In the year 2010, the Caribbean Electric Utility Service Corporation (Carilec) conducted a survey of domestic electricity rates in the Caribbean and found that Grenada’s rates were the 9th highest. Trinidad & Tobago had the lowest followed by Belize, St. Lucia, Jamaica, Barbados, Bahamas, St. Vincent and Anguilla. The cost of electricity in Grenada amounts to approximately EC$1.10 per Kilowatt Hour. Dominica had the 11th highest after Curacao and it is significant to note that the same company which has controlling interest in Grenlec, that is WRB Enterprises Inc, is the same one which controls the electricity company in Dominica.
The Electricity Supply Act No. 18 of 1994 (“the Act”) authorizes the Grenada Electricity Services Limited (Grenlec) to have the monopoly to generate, transmit, distribute and sell electricity throughout Grenada, Carriacou and Petit Martnique until 31st December 2073. In fact Grenlec has a coercive monopoly. This type of monopoly refers to a situation where a business enterprise prohibits competition from entering the field, and this is usually done, as with the present instance, with the aid of government legislation. In this situation competitors are not permitted to enter the field either by price competition, technological or product innovation or marketing.
In the United Kingdom, the rest of Europe and in the United States of America, conscientious steps are continuously being taken to ensure that there is competition in all markets such as electricity, telephone and gas. Those countries are fully aware of the detrimental effects which non-competitive markets can have on customers. As a whole Western liberal democracies abhor monopolistic conditions.
The present Electricity Supply Act provides for the adjustment of the cost of electricity to customers based upon the rate of inflation, the cost of diesel fuel and another special formula especially used to alleviate the ravages of natural disasters such as hurricanes. The end result is that these price adjustments create a severe financial burden on ordinary householders, and threaten the livelihood of thousands of Grenadians in commercial and manufacturing enterprises as the cost of electricity keeps going upwards year by year.

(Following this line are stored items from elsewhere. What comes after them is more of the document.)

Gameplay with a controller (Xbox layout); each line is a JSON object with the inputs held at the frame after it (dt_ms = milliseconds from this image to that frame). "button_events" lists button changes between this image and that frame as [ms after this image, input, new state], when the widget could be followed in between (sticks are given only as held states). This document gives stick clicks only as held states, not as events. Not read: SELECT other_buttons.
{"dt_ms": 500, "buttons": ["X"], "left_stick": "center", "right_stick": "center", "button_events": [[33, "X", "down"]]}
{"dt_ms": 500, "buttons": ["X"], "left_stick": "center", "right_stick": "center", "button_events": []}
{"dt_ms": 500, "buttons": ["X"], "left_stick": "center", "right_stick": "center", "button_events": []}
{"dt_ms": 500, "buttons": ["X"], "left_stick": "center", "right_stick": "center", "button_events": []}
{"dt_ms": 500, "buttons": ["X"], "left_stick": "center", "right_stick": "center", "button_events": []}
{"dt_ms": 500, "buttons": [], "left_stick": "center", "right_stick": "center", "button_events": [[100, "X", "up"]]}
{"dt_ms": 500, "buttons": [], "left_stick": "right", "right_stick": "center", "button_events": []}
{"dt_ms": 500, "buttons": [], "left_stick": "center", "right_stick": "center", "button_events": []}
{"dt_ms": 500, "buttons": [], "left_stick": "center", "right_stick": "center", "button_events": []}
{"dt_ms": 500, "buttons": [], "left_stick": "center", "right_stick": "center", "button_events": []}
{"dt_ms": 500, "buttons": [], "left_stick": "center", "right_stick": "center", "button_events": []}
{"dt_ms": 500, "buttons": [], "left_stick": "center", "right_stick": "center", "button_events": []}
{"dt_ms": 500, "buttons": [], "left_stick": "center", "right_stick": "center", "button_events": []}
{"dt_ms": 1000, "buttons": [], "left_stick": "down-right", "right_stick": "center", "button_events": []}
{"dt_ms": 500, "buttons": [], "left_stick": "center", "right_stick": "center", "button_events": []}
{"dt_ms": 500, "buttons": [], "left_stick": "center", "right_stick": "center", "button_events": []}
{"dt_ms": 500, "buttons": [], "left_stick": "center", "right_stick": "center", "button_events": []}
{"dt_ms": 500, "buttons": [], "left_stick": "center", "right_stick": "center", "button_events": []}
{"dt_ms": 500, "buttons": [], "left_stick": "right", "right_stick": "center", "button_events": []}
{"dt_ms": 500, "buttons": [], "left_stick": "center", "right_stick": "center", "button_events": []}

Notwithstanding, there seems to be no question that over the years Grenlec has been operating efficiently and has been able to generate electricity reliably. This was not the case a number of years ago when government had controlling interest for the supply of electricity. The company made after tax profits of EC$10.3M in 2010, EC$8.8M in 2011 and a whopping EC$14.52 M in 2012. The major problem however, is that because of Grenlec’s complete reliance upon diesel fuel, and the continuous rise in inflation, there seems to be no control over the high prices which customers would have to pay for electricity.
Because of the continuously rising cost of fuel, a number of Caribbean countries embarked upon utilizing other sources of electricity supply, such as wind farms, hydro-electric power and photovoltaic systems for solar energy. These are classified as “renewable energy technology” (RET). For example, wind farms and hydro-electric power make significant contributions to the energy resources of Jamaica. In fact there is no monopoly status given presently to any entity in Jamaica for the generation of electricity there. Aruba and Curacao also have wind farms. Solar Water Heaters are substantially utilized in Barbados.
In Grenada, whilst attempts are being made by investors to have photovoltaic systems as an alternative and cost-effective source of electricity for besieged electricity consumers those efforts are being frustrated by the monopoly status of Grenlec. It is of minimal consolation when Grenlec buys power from the owners of photovoltaic systems for 50 cents and sells back the same power through its grid for $1.10. It seems therefore that the only way in which electricity consumers in Grenada may be able to benefit from the deployment of renewable energy technology, is if Grenlec’s monopoly status is broken. Whilst the Act authorizes this monopoly, it is contended that this legislation is unconstitutional and must be repealed.